Sometimes, exchanges in traffic aren’t very pretty at all.


But this story is about a different kind of moment on Gardeners Road near Mascot a little after 6.00am yesterday. Tuesday’s ride offered some hope. It might have been a moment of serendipity or it might actually have been an indication that attitudes are changing.


There was respect amongst all the road users. There was still a sense of urgency from some in their vans and utes. There was also a high degree of caution with a quest for self-preservation from cyclists. But there was also respect. And onwards we rolled… all annoyed by the regular red lights, but all able to get to our respective destinations without too much fuss.


Approaching one intersection, the driver of a van in the middle lane wanted to turn right but missed the right-turn lane and so he indicated and his brake lights turned a bright red. The drivers of the ute and the van that followed needed to take action. In a split-second a decision had to be made: stop, or try to merge into the left lane?


I saw the minor kafuffle unfolding and instinct dictated my subsequent action: raising my right hand from the handlebars, I gestured: ‘Take the lane mate.’ And I braked gently with my left hand to ease off the pace and allow a gap between me and the ute ahead of me to open up.


Travelling at 48km/h at that moment, the drivers who could eventually have been held up by the right-turning van in the middle lane easily navigated their vehicles into the space in front of me. And onwards we rolled… no fuss and a thumbs up gesture out the window. ‘Thanks mate.’


Of course there were other obstacles to look out for beyond an errant right-turning vehicle and regular red traffic lights. There are always the cateye reflectors on the road that can bounce a bike around a bit (more so if the rider is an old-school thinker, still with 120psi in the tyres – but that’s another story for another day). There are also a few potholes and rotten patches of tarmac. Sometimes, on a road like this, there can be parked cars or buses stopping to collect or deliver passengers… and so on.


It was a scene in traffic not unlike what you might have experienced around the same hour on any given morning. It happens the world over… and we all manage to coexist and get to our respective destinations. Well, we usually do.


Of course, alas, sometimes things do go awry. Accidents happen. And it can be devastating.


But on this Tuesday morning on Gardeners Road, it all clicked and we all rolled east. No fuss. Space for everyone. Hold your speed. ‘Thanks mate.’
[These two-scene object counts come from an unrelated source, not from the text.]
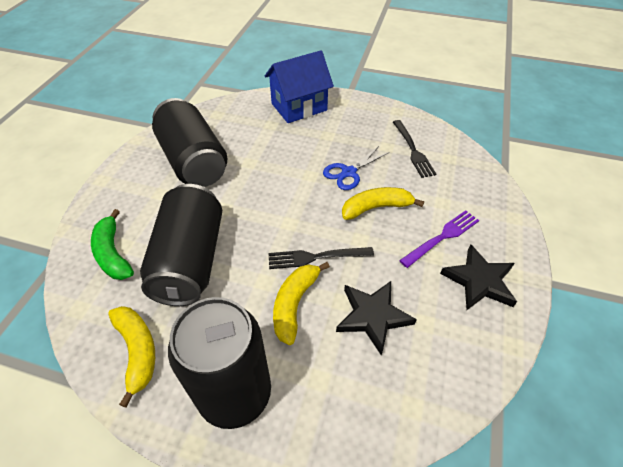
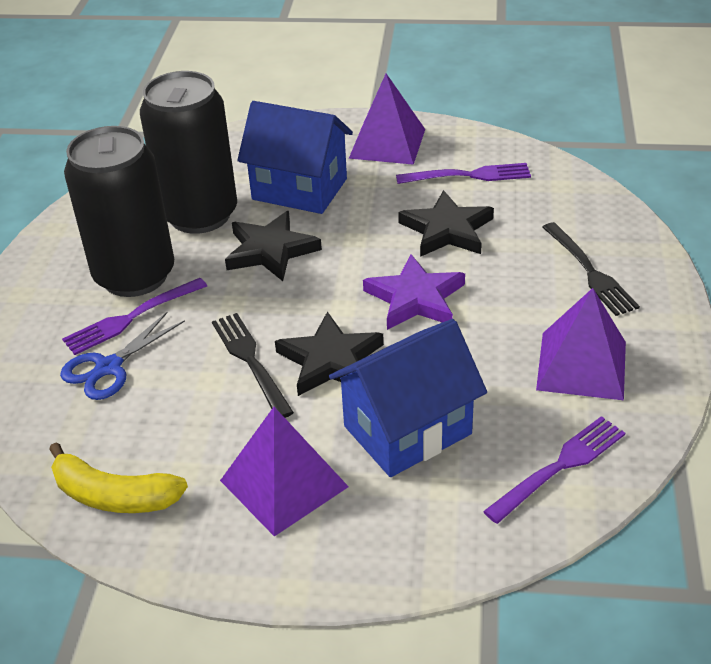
black can: 3 -> 2
black star: 2 -> 3
blue house: 1 -> 2
green banana: 1 -> 0
purple fork: 1 -> 3
purple pyramid: 0 -> 3
purple star: 0 -> 1
yellow banana: 3 -> 1

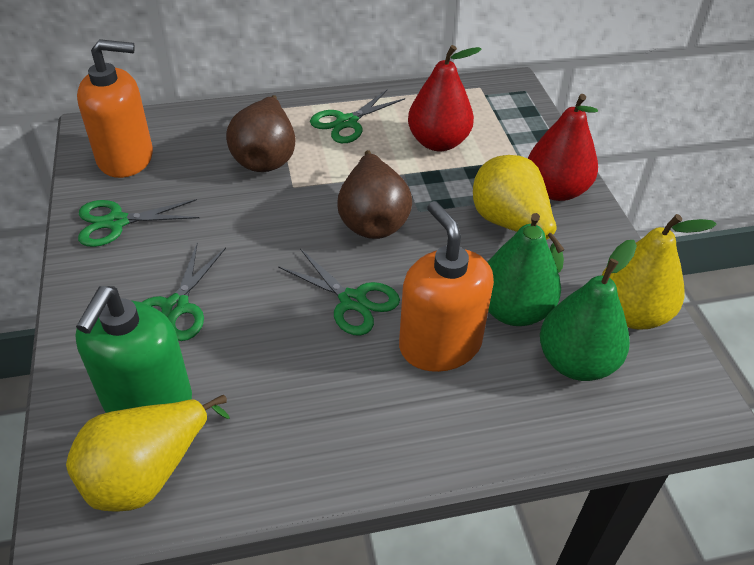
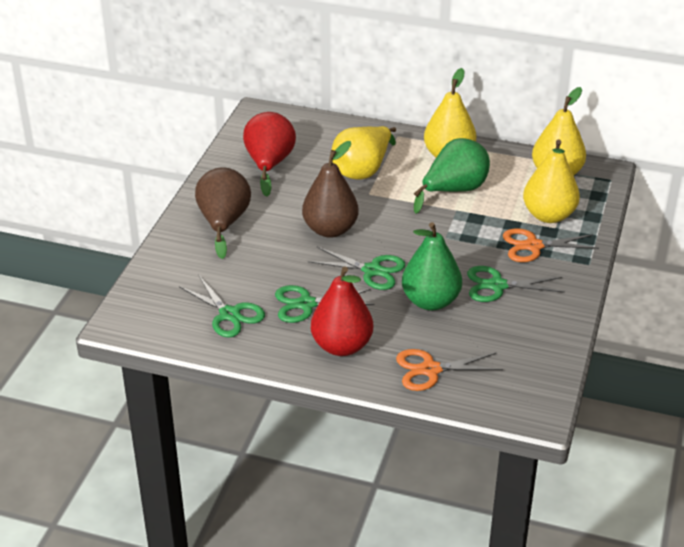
green soap dispenser: 1 -> 0
orange scissors: 0 -> 2
orange soap dispenser: 2 -> 0
yellow pear: 3 -> 4

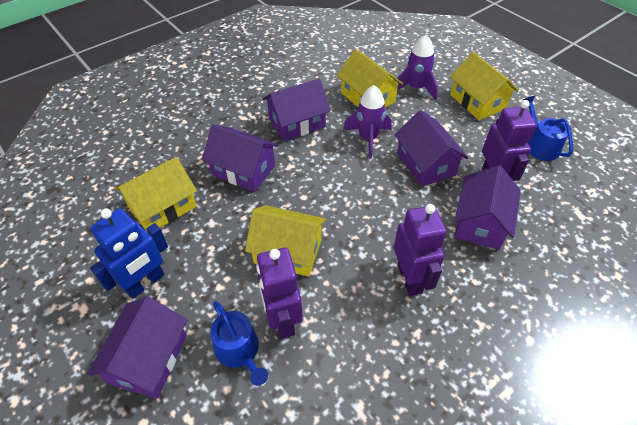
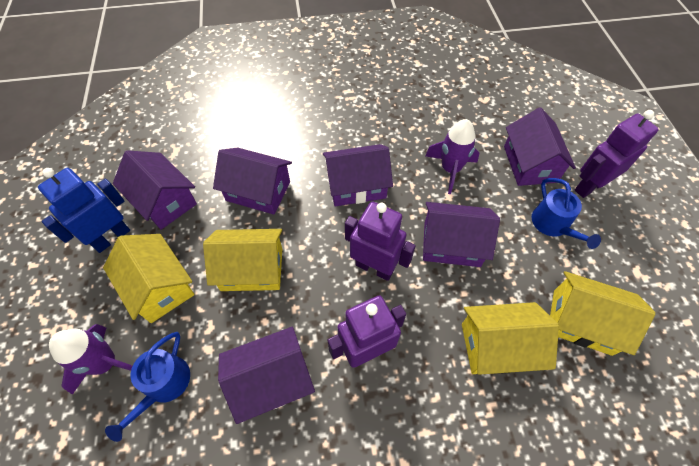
purple house: 5 -> 6

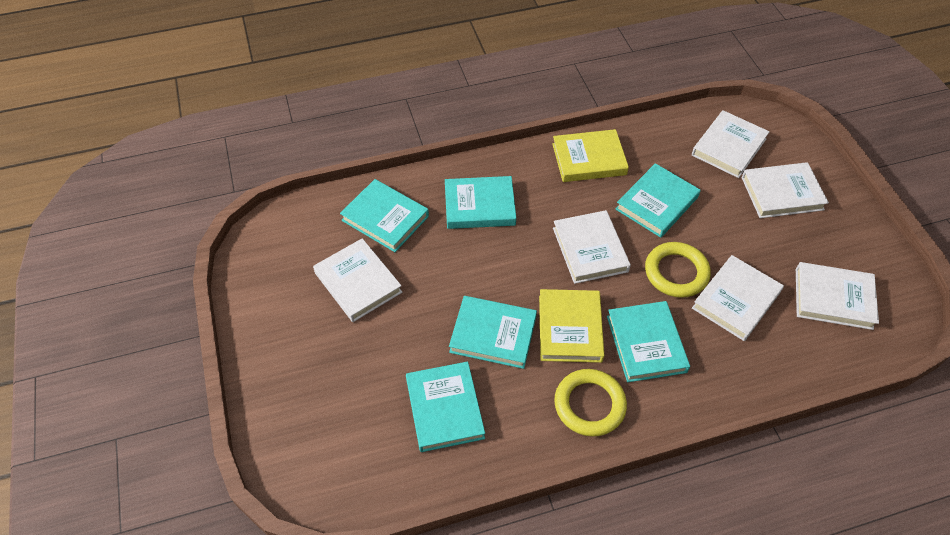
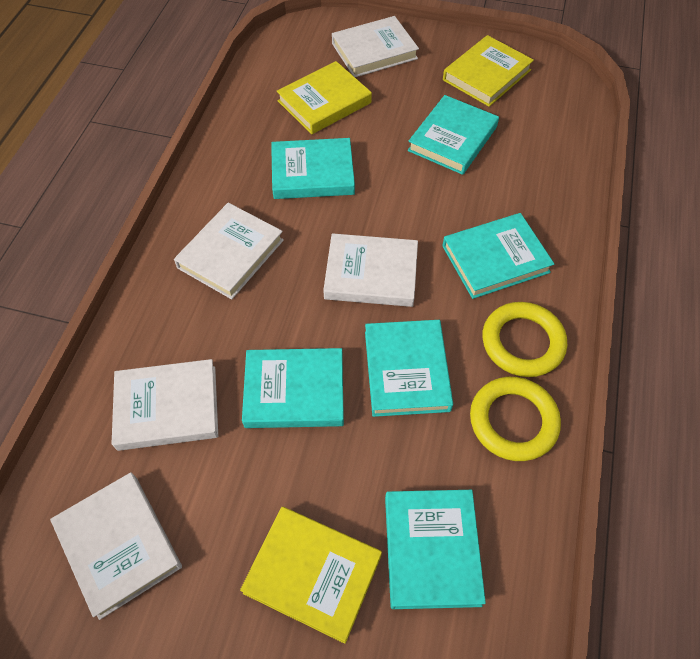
white book: 6 -> 5
yellow book: 2 -> 3

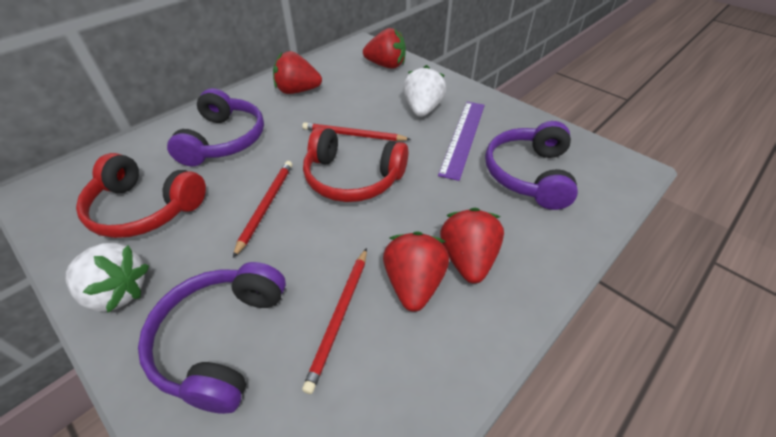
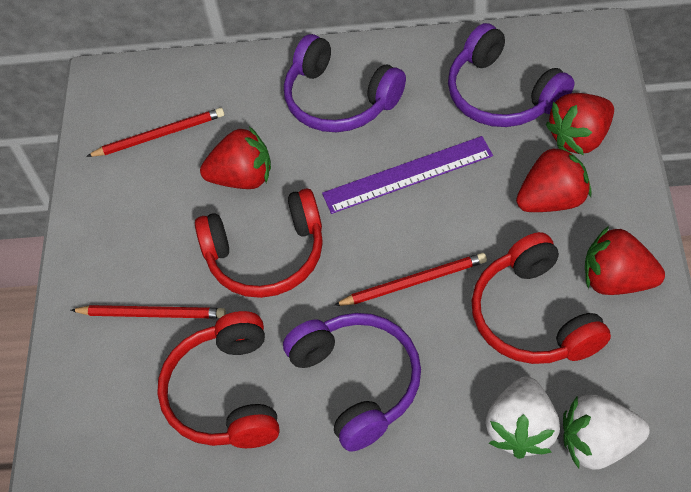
red headphones: 2 -> 3

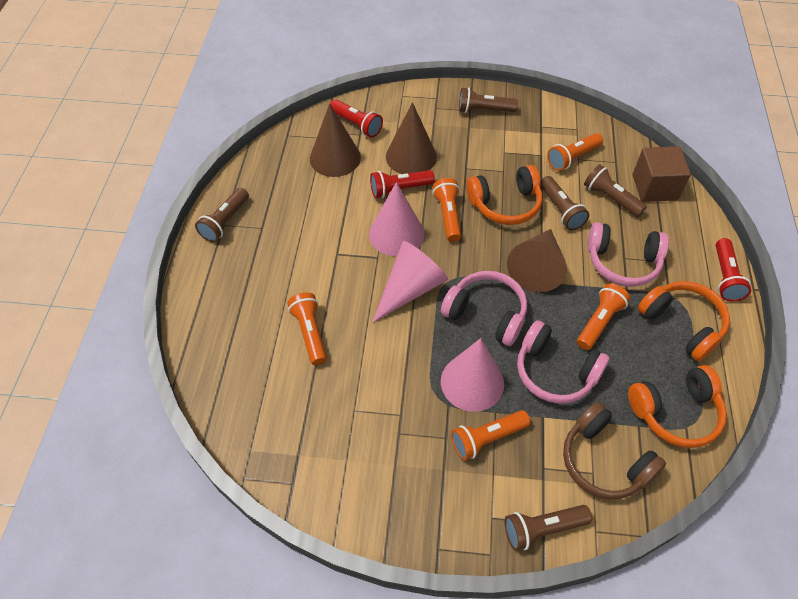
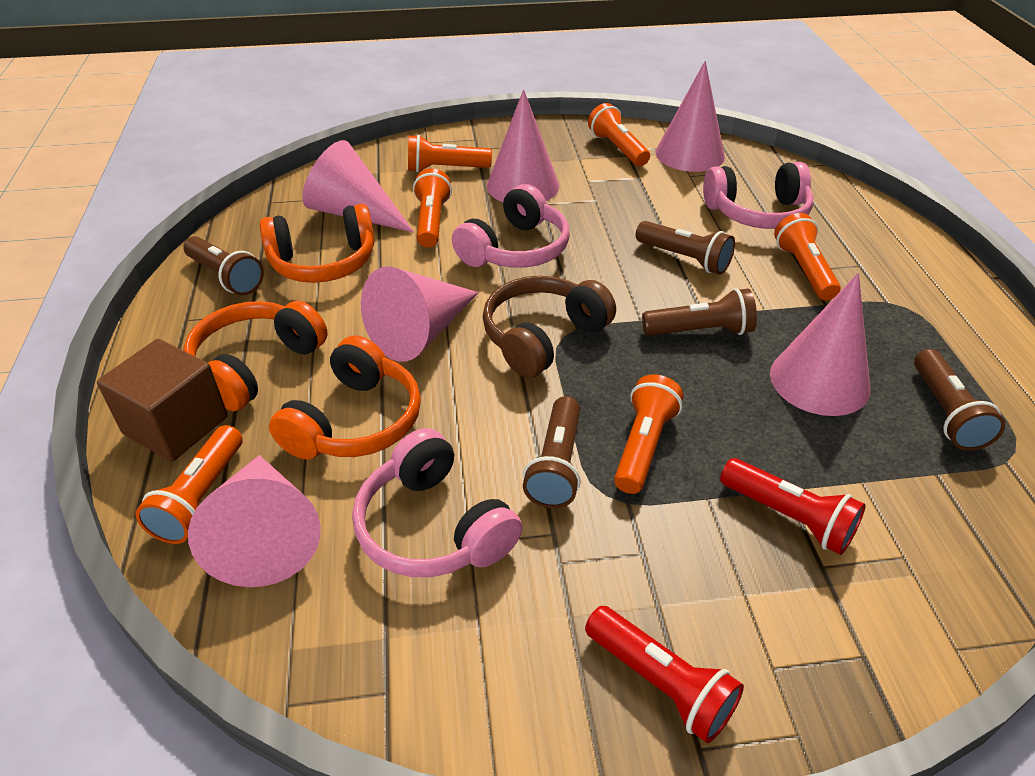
brown cone: 3 -> 0
orange flashlight: 5 -> 6
pink cone: 3 -> 6
red flashlight: 3 -> 2

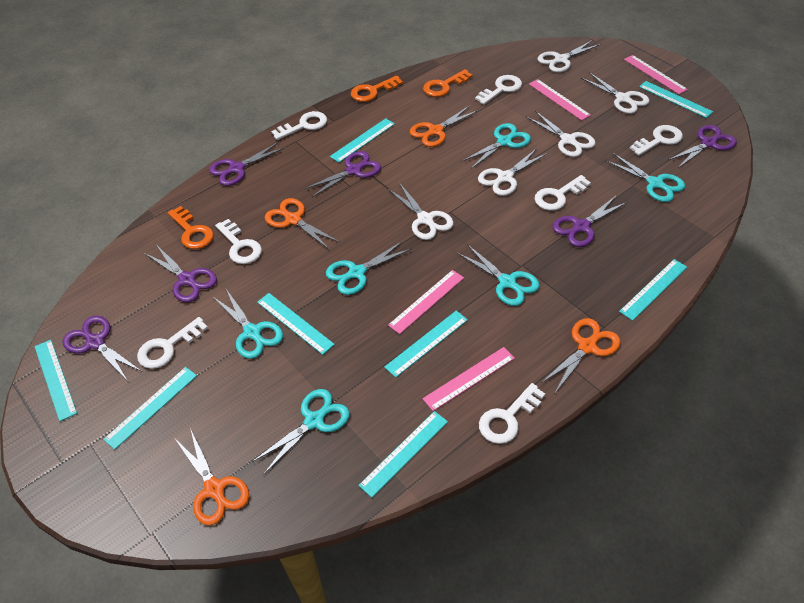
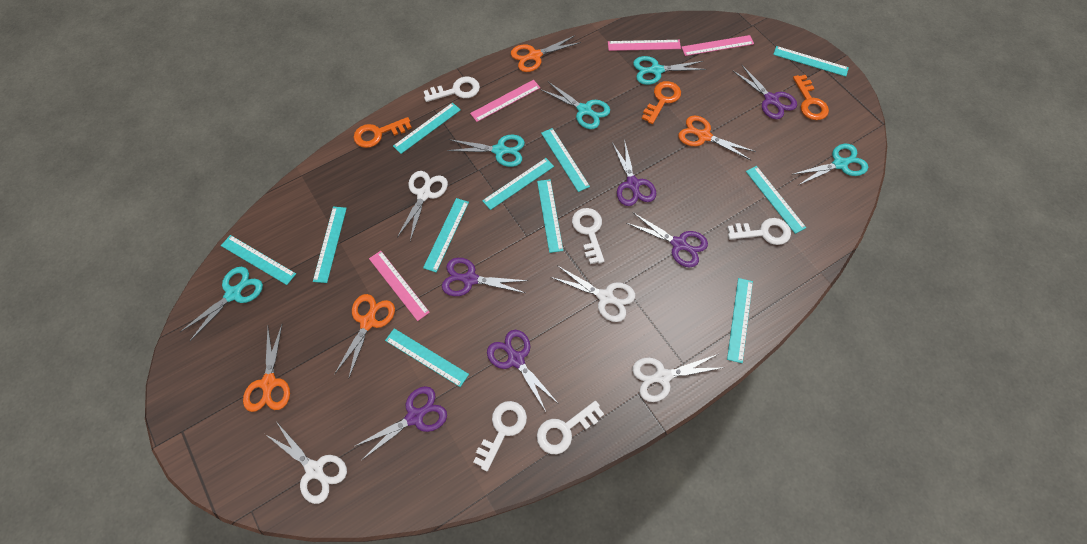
turquoise ruler: 8 -> 11
turquoise scissors: 6 -> 5
white key: 7 -> 5
white scissors: 5 -> 4

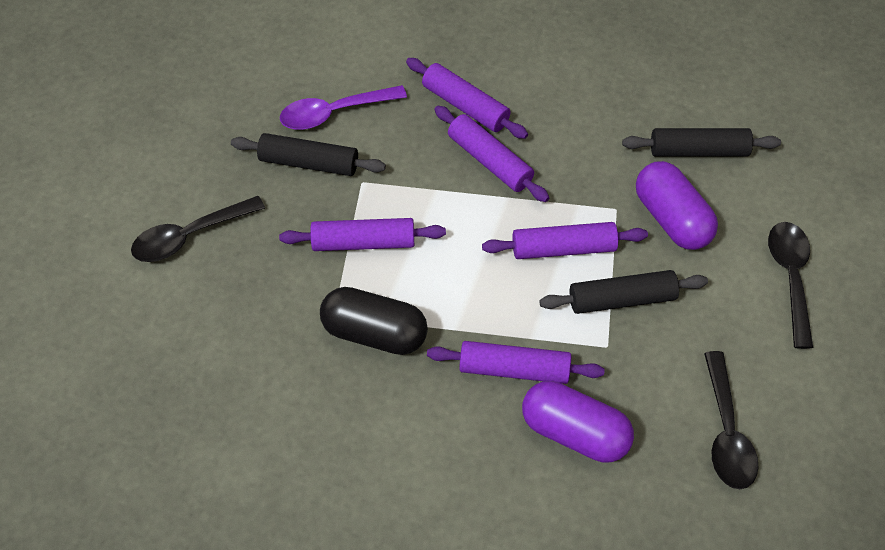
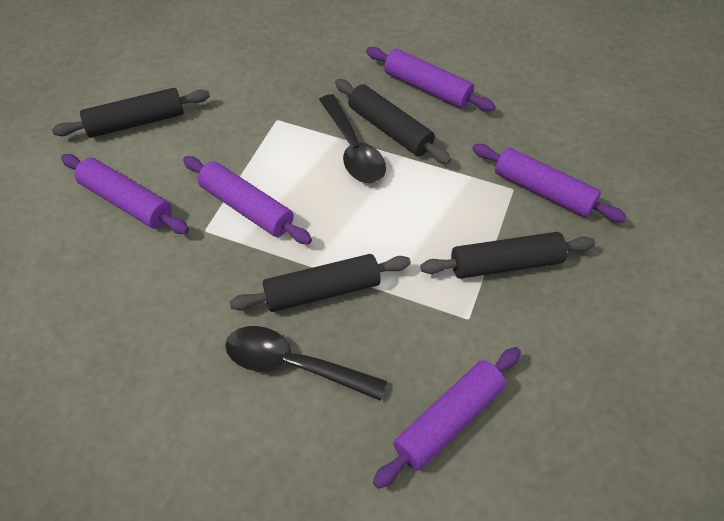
black capsule: 1 -> 0
black rolling pin: 3 -> 4
black spoon: 3 -> 2
purple capsule: 2 -> 0
purple spoon: 1 -> 0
It was only a few kilometres of such cooperation but it made a world of difference. A few utes and vans had their windows open and words could be exchanged. Often, in a setting such as this, the dialogue isn’t terribly kind. Sometimes it’s actually really quite vulgar and I’m shocked at the variety of ways in which one word in particular can be utilised… I’ve even heard that word used almost exclusively to form a sentence, only using variations of the end to get the message across – eg. ‘You —-ing stupid —-, you’re —-ed. —- off!’


You probably know what I’m talking about. But when you hear it (or when you say it, or even when you read an example of such an exchange) it’s harsh and abrasive and not the ideal way to start the day. What’s better? ‘Thanks mate.


That’s how it was on Tuesday morning. For a brief moment, there was cohesion and cooperation. There was respect amidst a degree of urgency. But there weren’t any hassles, there wasn’t any fuss. There was no touch on the hip with a mirror, no harsh braking, no swearing, and no crashing sounds… and onwards we rolled. ‘Thanks mate.’


There was respect. And that made a huge difference to what turned into a fabulous ride before work. It was oh-so easy. It was oh-so logical.


It is obvious that if we all show a bit of respect, we’ll get to where we want to go without much fuss. It might cost us a micro-second here or there. It might even delay us the amount of time it takes for the traffic lights to go through a sequence. But we’ll get there eventually. And we’ll get there in one piece, without incident, without consequence, without angst and without any need for abuse or aggression.


To all the tradies who were part of that gentle cooperative flow in the traffic yesterday, thanks!